L'islam nell'Africa subsahariana

Monsignor Ballong Wen Mewuda ha spiegato in un incontro con i giornalisti che in generale i Vescovi dell'Africa subsahariana hanno insistito sulla necessità di intavolare un dialogo aperto con l'islam per affermare il diritto fondamentale alla libertà religiosa.

Allo stesso tempo, in queste zone geografiche dove i musulmani in genere non sono la maggioranza sono stati constatati in varie occasioni tentativi sempre più dinamici di islamizzare le popolazioni.

Il Cardinale Jean-Louis Tauran, presidente del Pontificio Consiglio per il Dialogo Interreligioso, ha riconosciuto che nel continente “l'islam è in costante crescita grazie a tre strumenti: le confraternite, le scuole coraniche e le moschee”.

Il Cardinale Peter Kodwo Appiah Turkson, Arcivescovo di Cape Coast (Ghana), ha riconosciuto in un incontro informale del 21 ottobre con alcuni giornalisti che i Vescovi vedono in questo tentativo di espansione una “minaccia”, spesso dovuta soprattutto a interessi politici.Da ciò derivano anche l'aumento e il sostegno alle correnti islamiste.

Monsignor Norbert Wendelin Mtega, Arcivescovo di Songea (Tanzania), ha dichiarato davanti all'assemblea: “Amiamo i musulmani.

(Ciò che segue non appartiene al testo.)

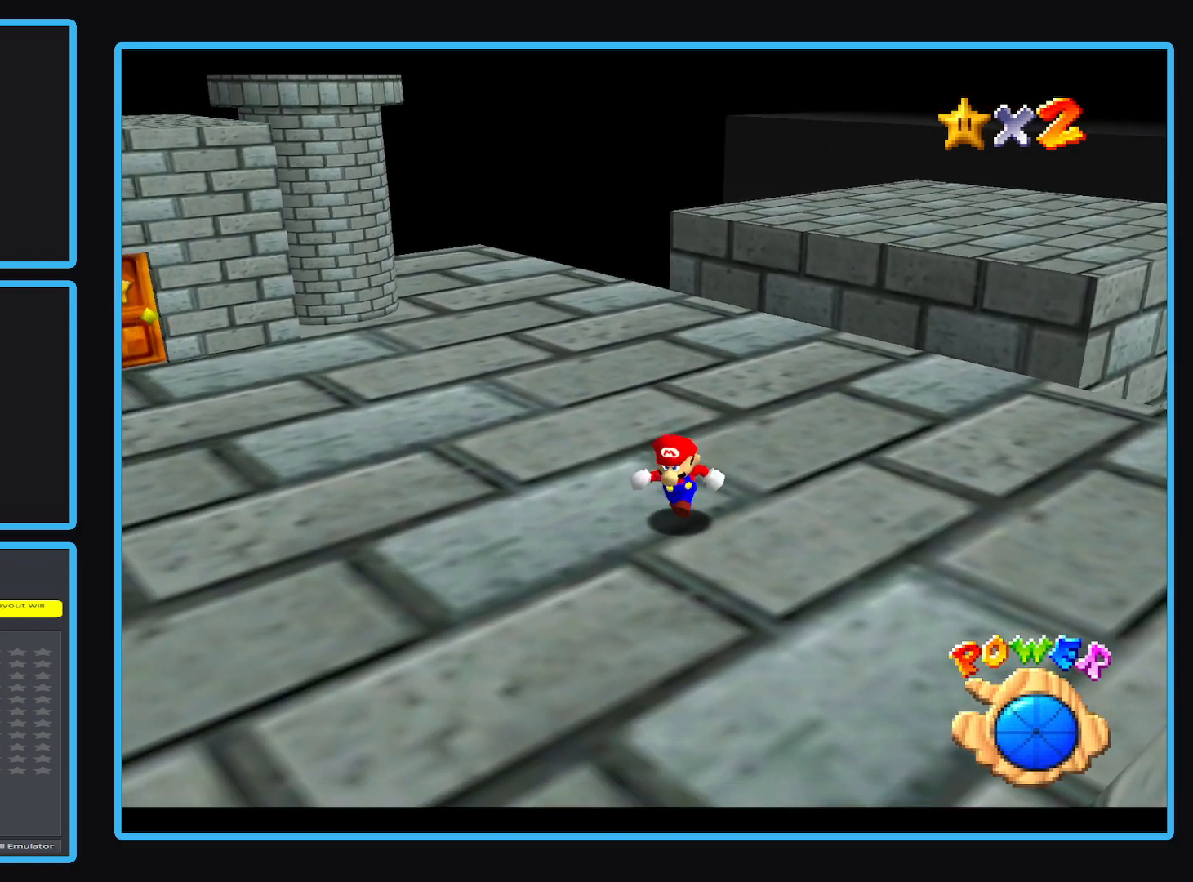
{"buttons": [], "left_stick": "down-left", "events": []}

Vivere con loro fa parte della nostra storia e cultura. Ma il pericolo che minaccia la libertà dell'Africa, la sovranità, la democrazia e i diritti umani è in primo luogo il fattore politico islamico, ossia il progetto voluto e il processo chiaro di 'identificare l'islam con la politica e viceversa' in ciascuno dei nostri Paesi africani”. “In secondo luogo c'è il fattore monetario islamico, mediante il quale grandi somme di denaro provenienti da Paesi esteri vengono riversate nei nostri Paesi per destabilizzare la pace e sradicare il cristianesimo”, ha aggiunto.

Monsignor Arlindo Gomes Furtado, Vescovo di Santiago de Cabo Verde, ha denunciato “un grande investimento nella promozione dell’islam nell’unico paese cattolico della regione.”.

Conclusione: dialogo, reciprocità e libertà religiosa

Come ha raccolto nelle sue conclusioni il gruppo di lavoro moderato da padre Gérard Chabanon, anche se la realtà dell'islam non è la stessa in Africa, l'atteggiamento che devono promuovere i cristiani è unico: “un dialogo di vita e un dialogo sociale”.

“Si è insistito fortemente sul fatto che dobbiamo cercare sempre la libertà di coscienza e la reciprocità dei culti”, ha aggiunto il gruppo di lavoro, preannunciando senz'altro un elemento che farà parte delle “proposizioni” del Sinodo al Papa e del suo Messaggio al Popolo di Dio.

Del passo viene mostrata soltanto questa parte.